Since a couple of years I run my one-woman coffee roasting company called Engrano and it is really just a small one-person company. No big multinational or so, but merely a hobby run out of hand. The results of starting a coffee roasting business is that friends and family immediately see you as an authority on coffee related matters, which is flattering, but exaggerated as I just started to scratch the surface of the coffee world myself. But nevertheless, sometimes they dó ask me question that I wonder, “home comes t they know?”.  Sometimes such information can be easily found on the internet, but sometimes apparently everybody finds it so obvious that nobody bothered to write it down and one can in fact nót find it on the internet. Or at least not that easy. Well, ok, then I will write it down. Of course I can’t every time bother the world with facts, so I will put on paper whatever comes up related to coffee.
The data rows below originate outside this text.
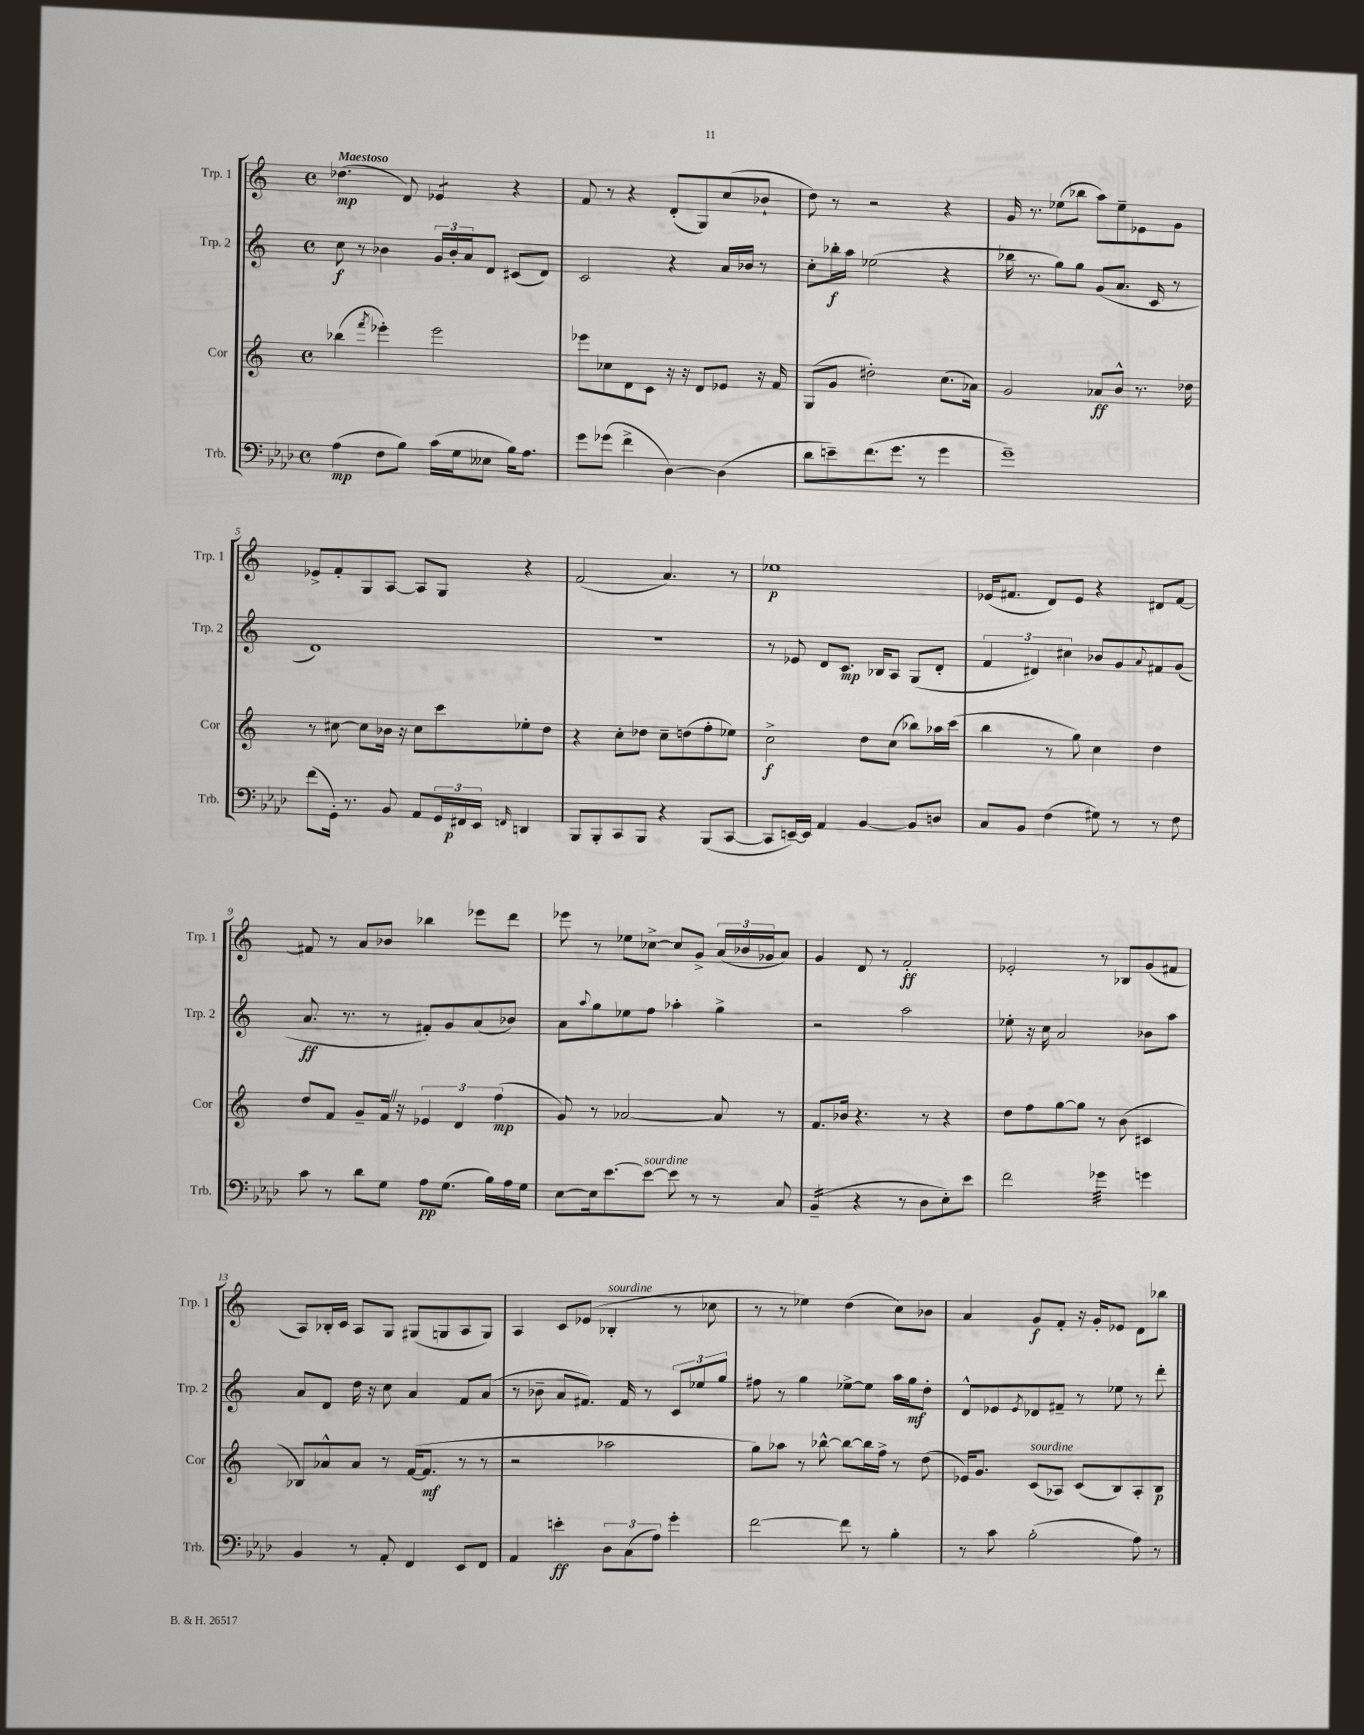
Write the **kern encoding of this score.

**kern	**kern	**kern	**kern
*staff4	*staff3	*staff2	*staff1
*clefF4	*clefG2	*clefG2	*clefG2
*k[b-e-a-d-]	*k[]	*k[]	*k[]
*M4/4	*M4/4	*M4/4	*M4/4
*met(c)	*met(c)	*met(c)	*met(c)
(4A-	(4bb-	8cc	(4.dd-
.	.	8r	.
.	8qfff	.	.
8F	4eee-')	4b-	.
8B-)	.	.	8d)
(16c	2eee-	24g	4e-
.	.	24b-'	.
16G	.	.	.
.	.	24a	.
8E--	.	8d	.
16B-)	.	(8c#	4r
8.A-	.	.	.
.	.	8d)	.
=	=	=	=
8g	8eee-	2c	8f
(8g-	8cc-	.	8r
4f^	8d	.	4r
.	8c	.	.
[4D-)	16r	4r	(8d'
.	16r	.	.
.	8d	.	8G)
(4D-]	8e-	16a	(8cc
.	.	16b-	.
.	16r	8r	8b-`
.	16f	.	.
=	=	=	=
8d-	(8G	8cc'	8dd)
8e~)	8g	16bb-'	8r
.	.	16aa	.
(8.f	2dd#')	(2ee-	2r
8.g	.	.	.
8r	.	.	.
4g	(8.cc	4r	4r
.	16a-)	.	.
=	=	=	=
1g~)	2g	16bb-	16g
.	.	8.r	8.r
.	.	8gg)	(8ee-
.	.	8gg	8bb-
.	8a-	(8g	8aa)
.	8b^^	8.a	8ee-~
.	8.r	.	8e-
.	.	16c	.
.	.	8r	8g
.	16dd-	.	.
=	=	=	=
(8f	8r	1d)	8e-^
16GG')	[8cc#	.	8f'
8.r	.	.	.
.	8cc#]	.	8G
8BB-	16b-	.	[8A
.	16r	.	.
8AA-	8cc#	.	8A]
24GG	8ccc	.	8G
24FF#	.	.	.
24EE-	.	.	.
16qqFF	.	.	.
4DD	8ee-'	.	4r
.	8dd	.	.
=	=	=	=
8BBB-	4r	1r	(2f
8BBB-'	.	.	.
8CC	8cc'	.	.
8BBB-	8dd-	.	.
4r	8cc~	.	4.a)
.	(8dd	.	.
(8BBB-	8ff'	.	.
[8CC	8ee-)	.	8r
=	=	=	=
8CC]	2cc^	8r	1ee-
[16EE~)	.	8e-	.
16EE]	.	.	.
4AA-	.	8d	.
.	.	8.c	.
[4BB-	8dd	.	.
.	.	16B-	.
.	(8cc	8A	.
8BB-]	8bb-)	(8G	.
8D	16aa-	8d'	.
.	(16ccc	.	.
=	=	=	=
8C	4bb	6f	(16e-
.	.	.	8.f#
8BB-	.	.	.
.	.	6d#)	.
(4F	8r	.	8d)
.	.	6cc#	.
.	8gg)	.	8e-
8G#)	4cc	8b-	4r
8r	.	8g	.
.	.	8qqa	.
8r	4dd	8f#	8d#
8F	.	(8g	[8f#
=	=	=	=
8c	8dd	8.a	8f#]
8r	8f	.	8r
.	.	8.r	.
8d-	8g~	.	8a
8G	16f	8r	8b-
.	16r	.	.
8A-	6e-	8f#')	4bb-
(8.G	.	8g	.
.	6d	.	.
.	.	(8a	8eee-
16B-)	.	.	.
.	(6ff	.	.
16A-	.	8b-)	8ddd
16G	.	.	.
=	=	=	=
[8E-	8g)	8a	8eee-
.	.	8qqaa	.
16E-]	8r	8gg	8r
[8.e-	.	.	.
.	[2a-	8ee-	8ee-
8e-_	.	8ff	[8cc-^
8e-]	.	4aa-'	8cc-]
8r	.	.	8g^
8r	8a-]	4gg^	(24a
.	.	.	24b-
.	.	.	24g-
8C	8r	.	8a)
=	=	=	=
(4BB-~	8.f	2r	4g
.	16b-	.	.
4r	4.r	.	8d
.	.	.	8r
8r	.	2aa	2f'
8D-	8r	.	.
8E-')	4r	.	.
8e-	.	.	.
=	=	=	=
2f	8dd	8ee-'	2e-'
.	8ff	16r	.
.	.	16cc	.
.	[8gg	2a	.
.	8gg]	.	.
4g-	8r	.	8r
.	(8b	.	8B-
4g	4c#	8b-	(8g
.	.	8aa	8f#
=	=	=	=
4BB-	8B-)	8a	8A)
.	8a-^^	8d	16B-'
.	.	.	16c
8r	8a-	16dd	8A
.	.	16r	.
8AA-'	8r	8cc	8G
4FF	([16f	4a	(8G#
.	8.f]	.	.
.	.	.	8G
8EE-	8r	8f	8A
8FF	8r	(8a	8G)
=	=	=	=
4AA-	2r	8r	4A
.	.	8b-~	.
4e'	.	8a	8c
.	.	8.f#)	(8e-
12D-	2aa-	.	4B-'
.	.	16f#	.
(12C	.	.	.
.	.	8r	.
12A-)	.	.	.
4g'	.	12c	8r
.	.	12ee-	.
.	.	.	8cc-
.	.	12gg	.
=	=	=	=
[2f	8gg)	8ff#	8r
.	8aa-	8r	8r
.	8r	4gg	4ee-)
.	[8bb-^^	.	.
8f]	8bb-_	[8ee-^	(4dd
8r	16bb-]	8ee-]	.
.	16ff^	.	.
4B-'	8r	16aa	8cc)
.	.	16gg	.
.	(8dd	8dd'	8b-
=	=	=	=
8r	16e-)	8d^^	4a
.	8.g	.	.
8c	.	8e-	.
.	.	8qe-	.
(2B-'	(8c	8d-	8g
.	8A-)	8f#~	8f'
.	(8c	8r	16r
.	.	.	16g'
.	8B)	8ee-	8e-
8A-)	8A-'	8r	8d
8r	8B	8ddd'	8bb-
==	==	==	==
*-	*-	*-	*-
That gives room to address the first issue here. As you can read from my “About me” page I have a full time job at Delft University in The Netherlands and as with any organization or company personnel has coffee machine at their disposal for their daily caffeine need. Well, it may fulfill the caffeine need, but apart from that the coffee tastes pretty awful. This raises a couple of questions of completely different kinds:

  • How did they manage to roast coffee beans such that coffee tastes so bad?
  • Does bad coffee at work reduce work efficiency or on the other hand actually increase team spirit?

First question is really a puzzle to me. I’ve tasted quite some coffee over the last years varying from great Arabicas to some pretty pungent Robustas but all of them had some little thing that at least gave me the idea I was drinking coffee, however cheap and funny it tasted. However, machine coffee as served in many companies really doesn’t taste like coffee at all. How do they do that? How do they roast and process coffee to achieve this?  And then of course comes the most important part of the question: why? Do they really think we like it like that?

Second question that I have given considerable thought is the effect of bad coffee on personnel. I can imagine that having bad coffee and knowing there is nothing else to drink (except water) has a discouraging and demotivating influence on personnel and thus reduce efficiency.  On the other hand, it gives personnel a common aspect to complain about and trust me, complaining about coffee and the weather is a Dutch national sport. Hence, maybe it increases the teams spirit: “united coffee complainers against the bureaucrats that buy the coffee”, or something like that. And due to good team spirit, people are happier and work harder…  So what’s the most significant effect: demotivation  when sipping your coffee alone behind the computer, or the joyful team spirit against bad coffee?  If you know….let me know as well. It’s one of those unimportant questions in life that keeps hanging in the back of my head.